Michigan Portfolios

Rating Papers with Rubrics

If you have very little experience working with rating rubrics but feel you would like to begin, here is a preliminary orientation for you.

Paul Diedrich established in the seventies in his book, Measuring Growth in English, that people who might begin very far apart in how they evaluate papers can, through practice, move very close together in their views and become “reliable” in their rating of papers.  He also established that rating papers (or, portfolio work) can be done on a large scale.  There has been much debate on that second point.  We would agree with the writers of an article from 90’s that was titled, “Large-Scale Portfolio Assessment:  Difficult But Not Impossible.”

To give you a short reminder lesson, there are usually two terms referenced most commonly in assessment research discussions:  reliable and valid.  What makes some people so fond of the tests is that so long as the right and wrong answers are properly marked the score is reliable.  What makes the rest of us so distressed by the tests is that they never achieve what is called “construct validity.”  That is, in short, they do no actually measure what they say they measure.

So, by looking at actual student work done for authentic purposes we have taken a giant step toward achieving validity.  Our challenge is the reliability part.  We need to work toward reliable accuracy of scores—different writings are viewed through the same analytical lens, so we can rely that our concept of a “2” rating, for example, will remain the same from paper to paper.  And, we need to work toward what is called “inter-rater” reliability—different raters will give the same paper the same rating.  Both of these, of course, can be achieved and have been achieved in various places, whether through training by state departments of education or through particular research projects.
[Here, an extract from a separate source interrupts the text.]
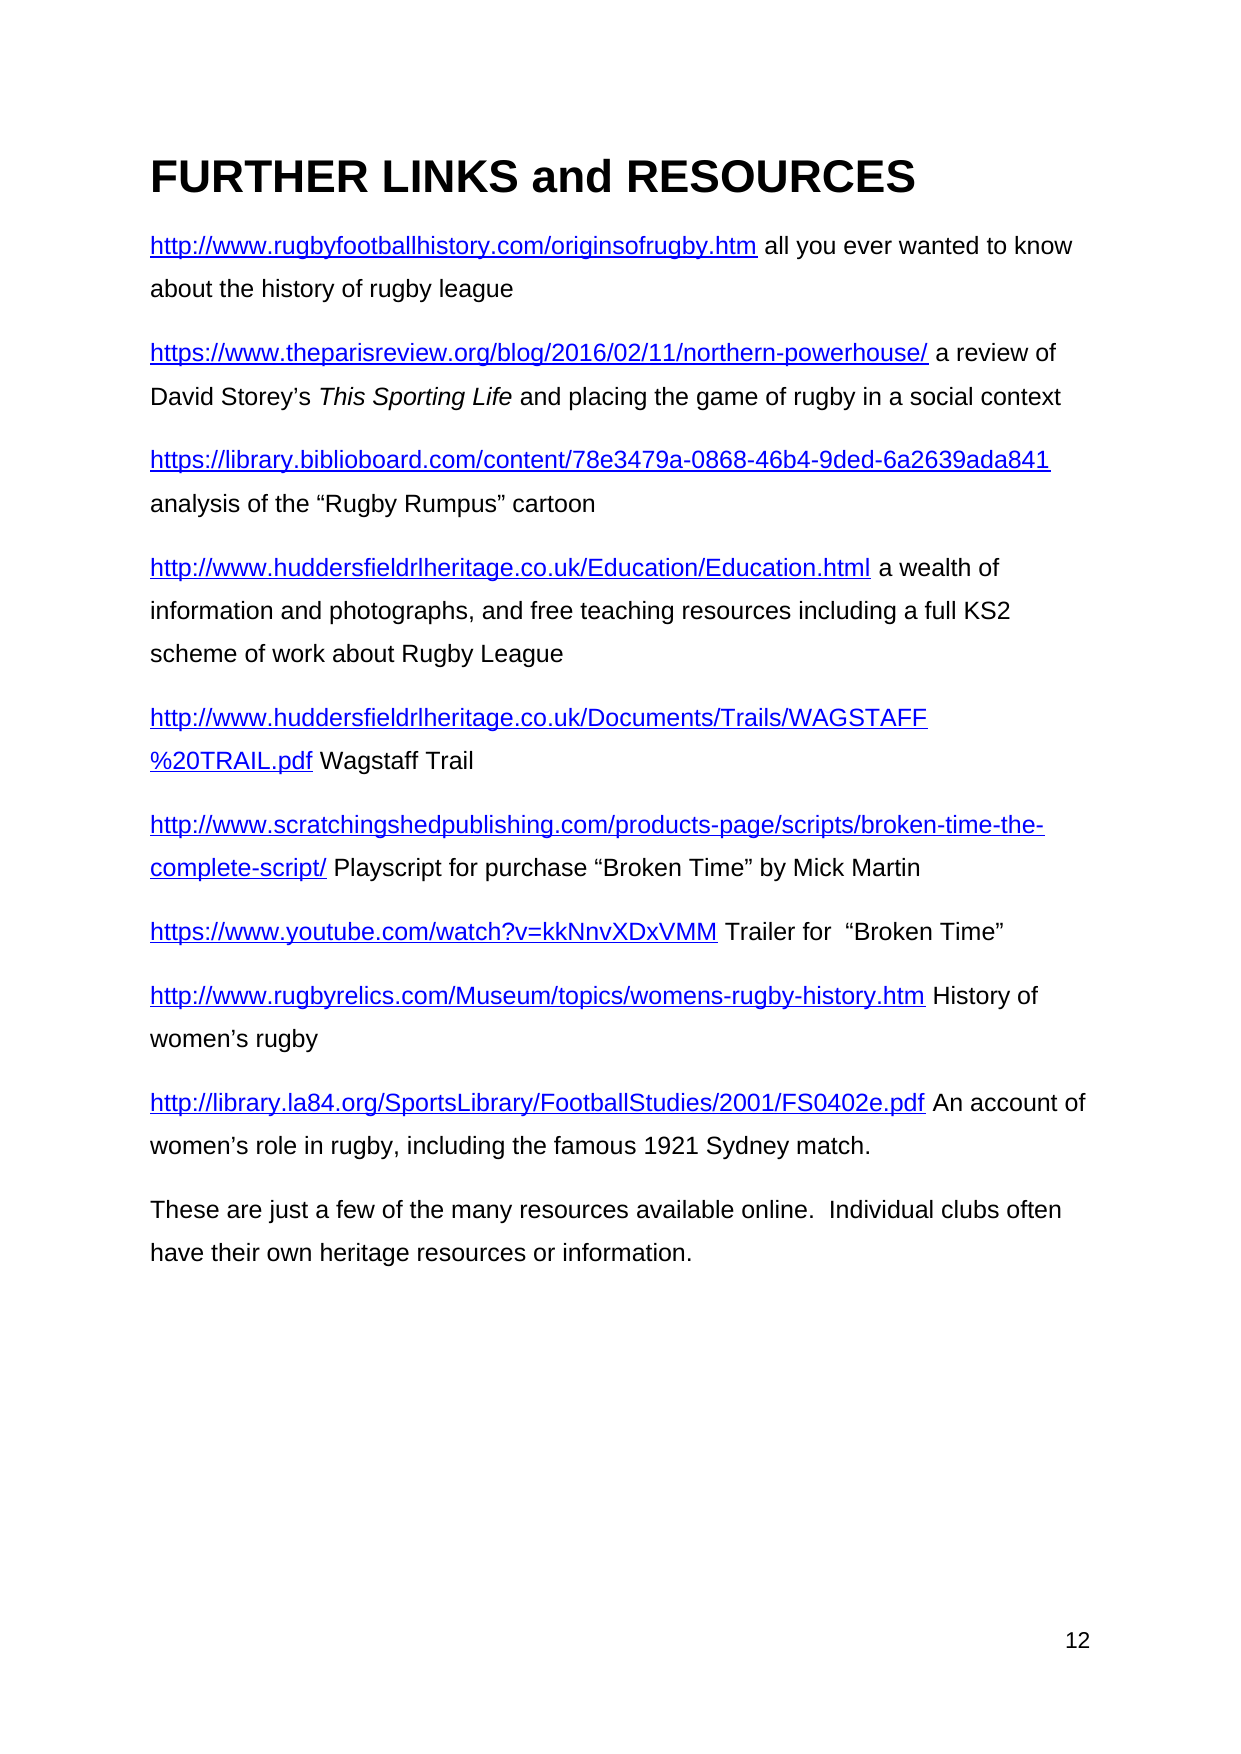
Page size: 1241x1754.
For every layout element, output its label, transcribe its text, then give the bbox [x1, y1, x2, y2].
You may wish to begin by utilizing someone else’s rubric, one that makes sense and seems useful to you.  That is easiest, and it is quite legitimate.  Normally, the history of a school with a rubric is that a rubric that at first seemed quite appealing soon seems inadequate.  That is often when people begin to design their own rating systems.

If you wish to design your own rubric, a rudimentary guide for doing so is provided in this “Getting Started” section of the website.

Often experts make heavy use of “anchor papers”—papers that have been selected to demonstrate a classic “2” or a “3” or whatever score.  It is even possible to select papers that represent a “gray area” between two ratings.

In the beginning you may not have anchor papers.  We didn’t.  There is much to be gained by members of a grade level teaching team meeting together to practice rating papers and discussing the teaching implications of the ratings.  It is important to remember that in such discussions the point is not to “win” by defending your score to the end but rather for the group to move closer together in how they see papers.

If you wish to achieve ratings with reliable outcomes (a good goal), you will need to train raters—probably educators in your system—to rate reliably, and then provide them time and papers without dates or names on them so they can rate objectively.